RECORDS FOR PROCESSING:

┌──

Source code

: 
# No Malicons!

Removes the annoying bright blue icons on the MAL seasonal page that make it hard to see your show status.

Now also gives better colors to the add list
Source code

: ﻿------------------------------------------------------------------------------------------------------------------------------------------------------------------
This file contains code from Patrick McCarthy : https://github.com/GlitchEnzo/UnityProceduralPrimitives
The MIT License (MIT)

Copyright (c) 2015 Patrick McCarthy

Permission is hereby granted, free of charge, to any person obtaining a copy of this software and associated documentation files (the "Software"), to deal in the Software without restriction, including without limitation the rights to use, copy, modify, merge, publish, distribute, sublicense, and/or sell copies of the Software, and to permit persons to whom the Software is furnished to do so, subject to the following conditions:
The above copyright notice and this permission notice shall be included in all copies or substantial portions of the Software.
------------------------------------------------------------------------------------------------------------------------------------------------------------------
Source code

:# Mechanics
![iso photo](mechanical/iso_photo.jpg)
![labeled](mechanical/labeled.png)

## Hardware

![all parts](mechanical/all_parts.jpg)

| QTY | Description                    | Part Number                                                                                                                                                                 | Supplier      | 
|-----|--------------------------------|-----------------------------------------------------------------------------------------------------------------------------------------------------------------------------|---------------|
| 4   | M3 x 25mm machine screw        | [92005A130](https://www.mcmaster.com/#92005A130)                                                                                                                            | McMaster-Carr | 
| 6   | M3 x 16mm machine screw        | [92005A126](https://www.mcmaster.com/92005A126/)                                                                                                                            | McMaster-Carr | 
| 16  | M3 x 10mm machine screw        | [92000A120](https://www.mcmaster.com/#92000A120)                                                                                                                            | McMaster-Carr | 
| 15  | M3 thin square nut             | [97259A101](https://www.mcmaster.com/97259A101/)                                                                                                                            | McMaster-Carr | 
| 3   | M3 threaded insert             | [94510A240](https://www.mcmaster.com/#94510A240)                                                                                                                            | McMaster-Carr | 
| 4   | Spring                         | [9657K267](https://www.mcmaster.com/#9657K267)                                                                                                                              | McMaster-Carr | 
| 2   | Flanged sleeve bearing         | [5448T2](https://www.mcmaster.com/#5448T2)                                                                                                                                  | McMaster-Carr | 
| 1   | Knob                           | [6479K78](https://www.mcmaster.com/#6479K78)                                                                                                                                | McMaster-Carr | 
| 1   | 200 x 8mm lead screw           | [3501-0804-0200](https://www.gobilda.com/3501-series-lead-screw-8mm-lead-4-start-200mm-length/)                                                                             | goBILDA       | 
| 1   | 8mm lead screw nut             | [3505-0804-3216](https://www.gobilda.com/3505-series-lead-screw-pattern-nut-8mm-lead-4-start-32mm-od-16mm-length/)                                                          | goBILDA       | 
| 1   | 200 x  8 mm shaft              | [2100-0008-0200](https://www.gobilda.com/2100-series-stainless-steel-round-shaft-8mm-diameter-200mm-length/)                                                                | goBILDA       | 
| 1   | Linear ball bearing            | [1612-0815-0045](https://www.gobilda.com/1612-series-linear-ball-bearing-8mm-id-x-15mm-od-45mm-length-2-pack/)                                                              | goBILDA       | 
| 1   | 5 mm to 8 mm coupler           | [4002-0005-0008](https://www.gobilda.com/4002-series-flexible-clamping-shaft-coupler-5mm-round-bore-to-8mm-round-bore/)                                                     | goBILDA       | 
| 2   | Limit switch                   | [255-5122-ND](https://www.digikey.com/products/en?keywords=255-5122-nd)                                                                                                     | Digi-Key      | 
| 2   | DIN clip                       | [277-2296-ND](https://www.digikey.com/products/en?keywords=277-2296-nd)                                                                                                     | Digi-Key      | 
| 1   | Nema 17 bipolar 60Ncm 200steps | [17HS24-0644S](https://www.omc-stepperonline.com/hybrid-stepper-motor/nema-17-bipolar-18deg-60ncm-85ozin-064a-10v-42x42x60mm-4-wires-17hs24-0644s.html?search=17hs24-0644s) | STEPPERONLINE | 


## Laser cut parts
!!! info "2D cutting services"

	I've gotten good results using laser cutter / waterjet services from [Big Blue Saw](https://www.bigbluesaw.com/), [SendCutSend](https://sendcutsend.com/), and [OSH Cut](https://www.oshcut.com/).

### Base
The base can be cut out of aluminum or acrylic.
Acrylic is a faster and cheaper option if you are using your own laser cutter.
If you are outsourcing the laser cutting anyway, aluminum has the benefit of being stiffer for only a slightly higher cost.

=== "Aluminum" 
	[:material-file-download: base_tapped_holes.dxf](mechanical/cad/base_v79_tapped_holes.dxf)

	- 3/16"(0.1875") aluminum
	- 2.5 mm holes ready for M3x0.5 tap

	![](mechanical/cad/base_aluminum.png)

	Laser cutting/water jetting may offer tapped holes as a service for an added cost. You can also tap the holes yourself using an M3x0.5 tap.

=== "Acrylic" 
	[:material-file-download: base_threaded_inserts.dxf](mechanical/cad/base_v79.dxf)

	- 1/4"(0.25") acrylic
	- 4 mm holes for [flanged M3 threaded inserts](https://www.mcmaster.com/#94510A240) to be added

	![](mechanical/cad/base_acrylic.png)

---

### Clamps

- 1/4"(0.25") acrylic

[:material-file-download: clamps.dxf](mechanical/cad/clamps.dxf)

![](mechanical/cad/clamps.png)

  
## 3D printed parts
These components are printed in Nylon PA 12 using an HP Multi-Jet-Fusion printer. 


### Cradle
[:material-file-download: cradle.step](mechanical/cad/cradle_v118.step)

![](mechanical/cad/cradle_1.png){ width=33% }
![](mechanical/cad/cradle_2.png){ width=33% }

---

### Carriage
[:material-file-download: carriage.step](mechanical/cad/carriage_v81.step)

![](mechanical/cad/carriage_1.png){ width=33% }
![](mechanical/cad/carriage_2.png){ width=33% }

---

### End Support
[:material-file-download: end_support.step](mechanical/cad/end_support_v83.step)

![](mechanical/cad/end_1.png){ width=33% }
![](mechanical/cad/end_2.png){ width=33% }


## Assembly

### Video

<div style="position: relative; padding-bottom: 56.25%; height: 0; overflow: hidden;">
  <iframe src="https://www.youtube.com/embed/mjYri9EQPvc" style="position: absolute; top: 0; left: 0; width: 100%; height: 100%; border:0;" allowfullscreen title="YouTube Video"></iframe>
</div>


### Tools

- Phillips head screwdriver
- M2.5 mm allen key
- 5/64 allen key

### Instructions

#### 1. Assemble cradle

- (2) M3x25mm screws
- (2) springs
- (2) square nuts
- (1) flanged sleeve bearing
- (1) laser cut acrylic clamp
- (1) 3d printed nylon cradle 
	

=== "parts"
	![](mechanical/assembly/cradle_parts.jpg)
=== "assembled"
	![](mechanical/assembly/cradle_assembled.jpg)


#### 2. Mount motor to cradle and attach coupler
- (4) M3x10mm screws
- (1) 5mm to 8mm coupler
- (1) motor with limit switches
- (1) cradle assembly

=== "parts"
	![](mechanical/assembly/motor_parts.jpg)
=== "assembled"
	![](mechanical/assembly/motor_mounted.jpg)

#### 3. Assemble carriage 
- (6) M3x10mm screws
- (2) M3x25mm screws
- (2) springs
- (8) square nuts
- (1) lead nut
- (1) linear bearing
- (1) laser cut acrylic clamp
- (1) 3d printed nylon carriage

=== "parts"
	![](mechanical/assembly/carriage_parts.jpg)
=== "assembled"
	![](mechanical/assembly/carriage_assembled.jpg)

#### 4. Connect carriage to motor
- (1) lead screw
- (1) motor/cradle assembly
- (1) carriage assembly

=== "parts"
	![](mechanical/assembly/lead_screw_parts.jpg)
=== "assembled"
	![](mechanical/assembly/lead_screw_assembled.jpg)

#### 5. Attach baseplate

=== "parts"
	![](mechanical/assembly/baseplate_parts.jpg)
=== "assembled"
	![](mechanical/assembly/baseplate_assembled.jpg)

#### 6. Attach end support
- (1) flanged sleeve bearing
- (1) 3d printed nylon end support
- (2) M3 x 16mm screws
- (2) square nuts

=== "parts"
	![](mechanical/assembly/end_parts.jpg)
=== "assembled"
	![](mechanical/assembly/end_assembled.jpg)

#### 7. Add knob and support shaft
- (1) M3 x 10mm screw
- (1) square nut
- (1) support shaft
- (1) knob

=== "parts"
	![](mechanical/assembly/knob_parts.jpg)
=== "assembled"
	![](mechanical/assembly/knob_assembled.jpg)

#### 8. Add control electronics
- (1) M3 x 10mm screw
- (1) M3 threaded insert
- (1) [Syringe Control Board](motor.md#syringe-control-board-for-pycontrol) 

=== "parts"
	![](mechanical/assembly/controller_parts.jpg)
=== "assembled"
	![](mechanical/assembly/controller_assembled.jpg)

└──

YOUR OBJECTIVE: Using the entries above, give again exactly the lines from the line holding "- 4 mm holes" through the line holding "### Carriage". Include both end lines and nothing else.

OUTPUT OF THE TASK:
	- 4 mm holes for [flanged M3 threaded inserts](https://www.mcmaster.com/#94510A240) to be added

	![](mechanical/cad/base_acrylic.png)

---

### Clamps

- 1/4"(0.25") acrylic

[:material-file-download: clamps.dxf](mechanical/cad/clamps.dxf)

![](mechanical/cad/clamps.png)

  
## 3D printed parts
These components are printed in Nylon PA 12 using an HP Multi-Jet-Fusion printer. 


### Cradle
[:material-file-download: cradle.step](mechanical/cad/cradle_v118.step)

![](mechanical/cad/cradle_1.png){ width=33% }
![](mechanical/cad/cradle_2.png){ width=33% }

---

### Carriage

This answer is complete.